**EXERCISE DESCRIPTION:** Beginning with the line that mentions "(320, 228) = (320, 420): laptop", reproduce every line through the last line of the entries, exactly, and only those.
----
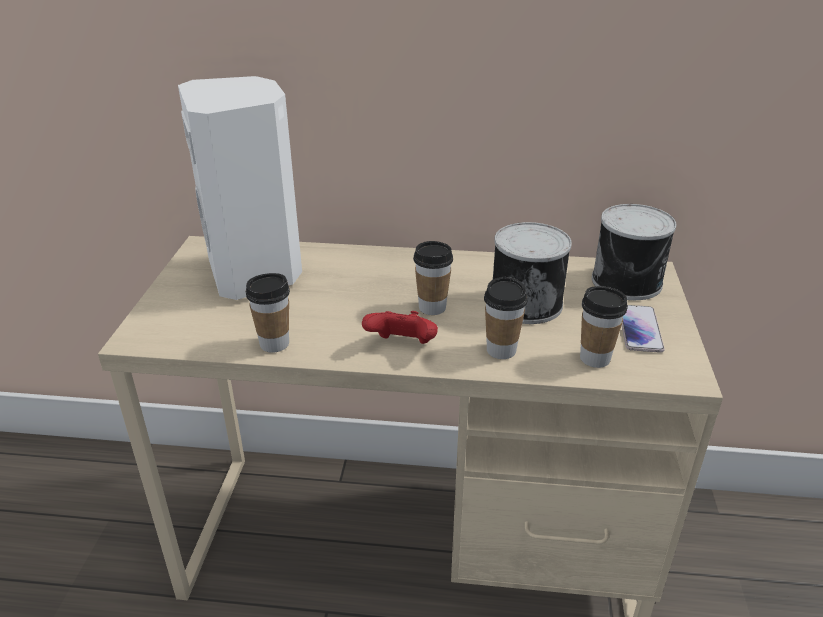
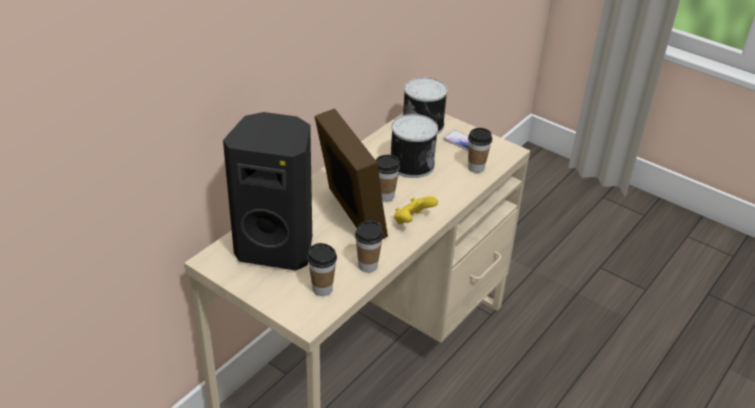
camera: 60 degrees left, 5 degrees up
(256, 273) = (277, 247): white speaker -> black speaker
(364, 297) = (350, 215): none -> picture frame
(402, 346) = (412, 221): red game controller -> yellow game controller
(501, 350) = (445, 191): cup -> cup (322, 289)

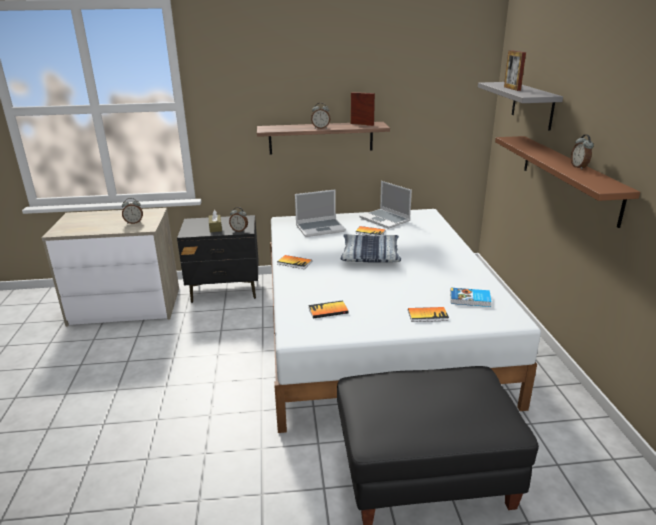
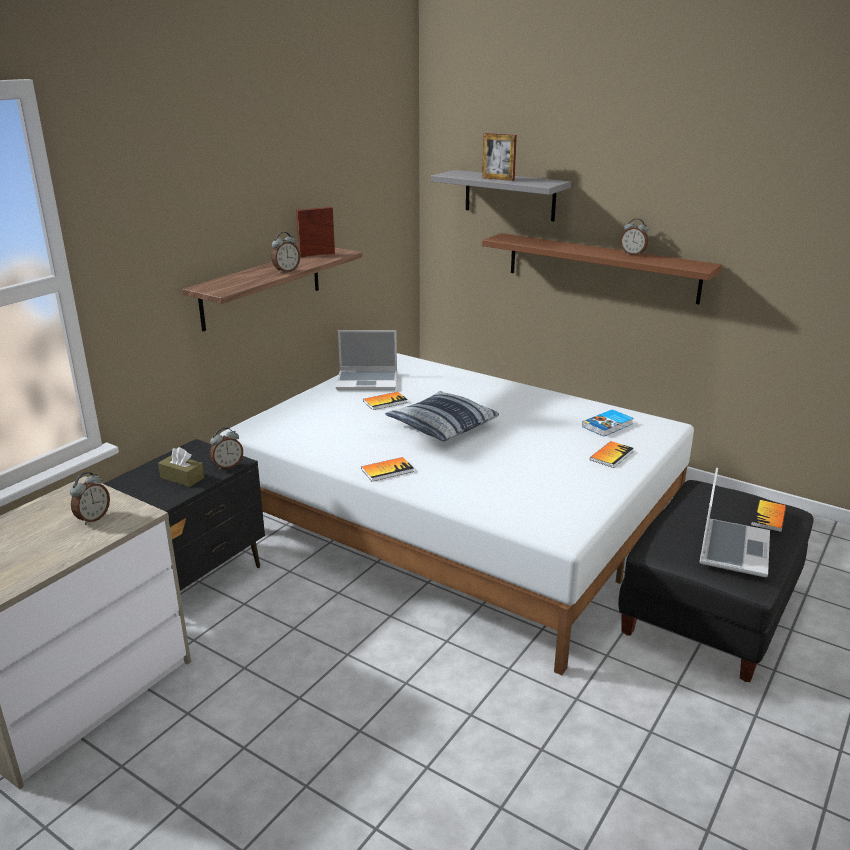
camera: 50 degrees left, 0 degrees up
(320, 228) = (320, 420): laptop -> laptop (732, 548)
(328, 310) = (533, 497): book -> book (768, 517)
----
**SOLVED PROBLEM:**
(320, 228) = (320, 420): laptop -> laptop (732, 548)
(328, 310) = (533, 497): book -> book (768, 517)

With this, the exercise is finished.